## [Job 1]
In the thread on tweet sentiment analysis, what file do the cleaned tweets get written to?

══ Passage for review ══

The original tweets have been saved into a file in the following structure:
tweet language || tweet
The following is my pre-processing stage to remove URL's, RT, usernames and any non-alpha numeric character.
def cleanTweets() {
File dirtyTweets = new File("result.txt")
File cleanTweets = new File("cleanTweets.txt")
try {
Scanner console = new Scanner(dirtyTweets)
PrintWriter printWriter = new PrintWriter(new BufferedWriter(new FileWriter(cleanTweets)))
LinkedHashSet<String> ln = new LinkedHashSet<String>();
while (console.hasNextLine()) {
String line = console.nextLine();
String[] splitter = line.split("\\|\\|\\|")
//Only looks at the english tweets
if (splitter[0] == "en") {
line = line.replaceFirst("en", "")
String urlIdentifier = "((http|ftp|https):\\/\\/)?[\\w\\-_]+(\\.[\\w\\-_]+)+([\\w\\-\\.,@?^=%&:/~\\+#]*[\\w\\-\\@?^=%&/~\\+#])?"
//Removes URL's, RT, Twitter usernames and any non alpha numeric character
String[] removeNoise = ["RT", urlIdentifier, "(?:\\s|\\A)[@]+([A-Za-z0-9-_]+)", "[^a-zA-Z0-9 ]"]
removeNoise.each { noise ->
line = line.replaceAll(noise, "").toLowerCase()
}
ln.add(line)
}
}
ln.each { line ->
printWriter.write(line)
printWriter.println()
}
//write to file here
} catch (IOException e) {
}
}
This is then saved into a new file. What would the next stage be for sentiment analysis of these tweets?
Here is some sample code for using the sentiment annotator:
package edu.stanford.nlp.examples;
import edu.stanford.nlp.ling.*;
import edu.stanford.nlp.pipeline.*;
import edu.stanford.nlp.sentiment.*;
import edu.stanford.nlp.util.*;
import java.util.Properties;
public class SentimentExample {
public static void main(String[] args) {
Annotation document = new Annotation("...insert tweet text here...");
Properties props = new Properties();
props.setProperty("annotators", "tokenize,ssplit,pos,lemma,ner,parse,sentiment");
// you might want to enforce treating the entire tweet as one sentence
//...if so uncomment the line below setting ssplit.eolonly to true
// also make sure you remove newlines, this will prevent the
// sentence splitter from dividing the tweet into different sentences
//props.setProperty("ssplit.eolonly","true");
props.setProperty("parse.binaryTrees","true");
StanfordCoreNLP pipeline = new StanfordCoreNLP(props);
pipeline.annotate(document);
for (CoreMap sentence : document.get(CoreAnnotations.SentencesAnnotation.class)) {
System.out.println("---");
System.out.println(sentence.get(CoreAnnotations.TextAnnotation.class));
System.out.println(sentence.get(SentimentCoreAnnotations.SentimentClass.class));
}
}
}

═══
══ Data for the task ══

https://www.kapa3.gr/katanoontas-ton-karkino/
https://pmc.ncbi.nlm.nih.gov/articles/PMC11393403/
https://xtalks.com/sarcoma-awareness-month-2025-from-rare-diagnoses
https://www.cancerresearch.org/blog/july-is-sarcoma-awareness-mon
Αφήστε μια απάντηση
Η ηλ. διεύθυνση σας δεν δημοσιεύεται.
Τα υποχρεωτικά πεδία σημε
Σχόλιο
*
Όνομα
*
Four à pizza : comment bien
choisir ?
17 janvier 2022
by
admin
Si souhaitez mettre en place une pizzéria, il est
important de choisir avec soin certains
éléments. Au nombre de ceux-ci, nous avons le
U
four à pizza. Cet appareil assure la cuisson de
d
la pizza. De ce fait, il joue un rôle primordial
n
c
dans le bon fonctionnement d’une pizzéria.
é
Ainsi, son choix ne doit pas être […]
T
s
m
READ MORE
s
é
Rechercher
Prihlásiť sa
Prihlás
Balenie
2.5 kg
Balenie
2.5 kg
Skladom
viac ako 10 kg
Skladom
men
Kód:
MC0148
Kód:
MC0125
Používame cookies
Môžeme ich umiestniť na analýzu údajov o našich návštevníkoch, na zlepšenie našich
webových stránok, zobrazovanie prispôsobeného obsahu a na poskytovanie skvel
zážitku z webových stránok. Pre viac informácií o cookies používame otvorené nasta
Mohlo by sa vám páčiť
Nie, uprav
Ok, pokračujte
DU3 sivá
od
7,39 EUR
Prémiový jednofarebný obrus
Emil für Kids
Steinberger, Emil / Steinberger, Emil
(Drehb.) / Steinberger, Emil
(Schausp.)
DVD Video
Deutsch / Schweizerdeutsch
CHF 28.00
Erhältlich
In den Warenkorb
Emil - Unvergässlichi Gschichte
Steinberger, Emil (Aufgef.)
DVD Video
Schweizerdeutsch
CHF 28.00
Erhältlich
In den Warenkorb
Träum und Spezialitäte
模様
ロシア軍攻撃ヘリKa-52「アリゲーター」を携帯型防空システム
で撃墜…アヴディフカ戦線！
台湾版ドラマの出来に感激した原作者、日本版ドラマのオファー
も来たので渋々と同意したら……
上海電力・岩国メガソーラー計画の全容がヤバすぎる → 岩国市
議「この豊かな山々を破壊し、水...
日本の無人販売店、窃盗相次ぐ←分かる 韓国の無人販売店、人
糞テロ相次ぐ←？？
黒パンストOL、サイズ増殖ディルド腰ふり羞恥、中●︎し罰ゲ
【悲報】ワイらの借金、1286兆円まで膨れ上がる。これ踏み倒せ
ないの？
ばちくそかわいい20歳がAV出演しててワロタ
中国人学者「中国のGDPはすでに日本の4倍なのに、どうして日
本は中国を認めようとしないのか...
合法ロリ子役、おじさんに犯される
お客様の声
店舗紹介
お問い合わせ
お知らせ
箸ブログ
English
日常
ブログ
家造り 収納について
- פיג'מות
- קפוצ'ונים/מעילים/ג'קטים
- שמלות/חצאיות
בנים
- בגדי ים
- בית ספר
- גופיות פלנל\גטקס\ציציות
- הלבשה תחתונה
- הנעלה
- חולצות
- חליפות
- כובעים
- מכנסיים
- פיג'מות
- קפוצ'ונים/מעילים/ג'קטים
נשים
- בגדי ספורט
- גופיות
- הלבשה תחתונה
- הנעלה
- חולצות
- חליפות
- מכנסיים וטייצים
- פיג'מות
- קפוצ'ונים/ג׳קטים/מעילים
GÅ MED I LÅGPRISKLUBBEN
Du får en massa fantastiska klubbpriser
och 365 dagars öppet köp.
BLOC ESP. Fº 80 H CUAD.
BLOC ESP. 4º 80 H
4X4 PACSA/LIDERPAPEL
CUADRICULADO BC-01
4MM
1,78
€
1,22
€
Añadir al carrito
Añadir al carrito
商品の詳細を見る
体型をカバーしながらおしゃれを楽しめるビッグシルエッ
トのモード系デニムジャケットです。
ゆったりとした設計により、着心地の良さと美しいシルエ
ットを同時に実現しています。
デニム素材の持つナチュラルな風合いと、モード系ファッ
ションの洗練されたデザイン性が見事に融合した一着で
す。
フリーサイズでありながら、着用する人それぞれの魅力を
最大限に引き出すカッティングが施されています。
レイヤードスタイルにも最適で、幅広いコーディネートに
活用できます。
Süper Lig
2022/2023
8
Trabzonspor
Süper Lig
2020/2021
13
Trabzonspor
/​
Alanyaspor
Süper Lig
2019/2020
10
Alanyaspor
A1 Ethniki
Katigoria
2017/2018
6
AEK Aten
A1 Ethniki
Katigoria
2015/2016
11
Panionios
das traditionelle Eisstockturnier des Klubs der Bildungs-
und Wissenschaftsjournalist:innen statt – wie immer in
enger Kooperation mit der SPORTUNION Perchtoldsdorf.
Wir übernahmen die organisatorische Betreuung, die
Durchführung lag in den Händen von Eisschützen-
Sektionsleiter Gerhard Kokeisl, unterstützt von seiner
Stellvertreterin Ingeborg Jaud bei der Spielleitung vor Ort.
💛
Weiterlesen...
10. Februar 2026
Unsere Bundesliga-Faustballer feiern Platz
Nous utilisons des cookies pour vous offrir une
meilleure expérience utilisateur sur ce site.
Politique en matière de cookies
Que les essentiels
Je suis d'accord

═══

## [Job 2]
Copy out the rows from the very first one through the line containing "Steinberger, Emil (Aufgef.)", both ends included.

## [Problem solution 1]
cleanTweets.txt

## [Problem solution 2]
https://www.kapa3.gr/katanoontas-ton-karkino/
https://pmc.ncbi.nlm.nih.gov/articles/PMC11393403/
https://xtalks.com/sarcoma-awareness-month-2025-from-rare-diagnoses
https://www.cancerresearch.org/blog/july-is-sarcoma-awareness-mon
Αφήστε μια απάντηση
Η ηλ. διεύθυνση σας δεν δημοσιεύεται.
Τα υποχρεωτικά πεδία σημε
Σχόλιο
*
Όνομα
*
Four à pizza : comment bien
choisir ?
17 janvier 2022
by
admin
Si souhaitez mettre en place une pizzéria, il est
important de choisir avec soin certains
éléments. Au nombre de ceux-ci, nous avons le
U
four à pizza. Cet appareil assure la cuisson de
d
la pizza. De ce fait, il joue un rôle primordial
n
c
dans le bon fonctionnement d’une pizzéria.
é
Ainsi, son choix ne doit pas être […]
T
s
m
READ MORE
s
é
Rechercher
Prihlásiť sa
Prihlás
Balenie
2.5 kg
Balenie
2.5 kg
Skladom
viac ako 10 kg
Skladom
men
Kód:
MC0148
Kód:
MC0125
Používame cookies
Môžeme ich umiestniť na analýzu údajov o našich návštevníkoch, na zlepšenie našich
webových stránok, zobrazovanie prispôsobeného obsahu a na poskytovanie skvel
zážitku z webových stránok. Pre viac informácií o cookies používame otvorené nasta
Mohlo by sa vám páčiť
Nie, uprav
Ok, pokračujte
DU3 sivá
od
7,39 EUR
Prémiový jednofarebný obrus
Emil für Kids
Steinberger, Emil / Steinberger, Emil
(Drehb.) / Steinberger, Emil
(Schausp.)
DVD Video
Deutsch / Schweizerdeutsch
CHF 28.00
Erhältlich
In den Warenkorb
Emil - Unvergässlichi Gschichte
Steinberger, Emil (Aufgef.)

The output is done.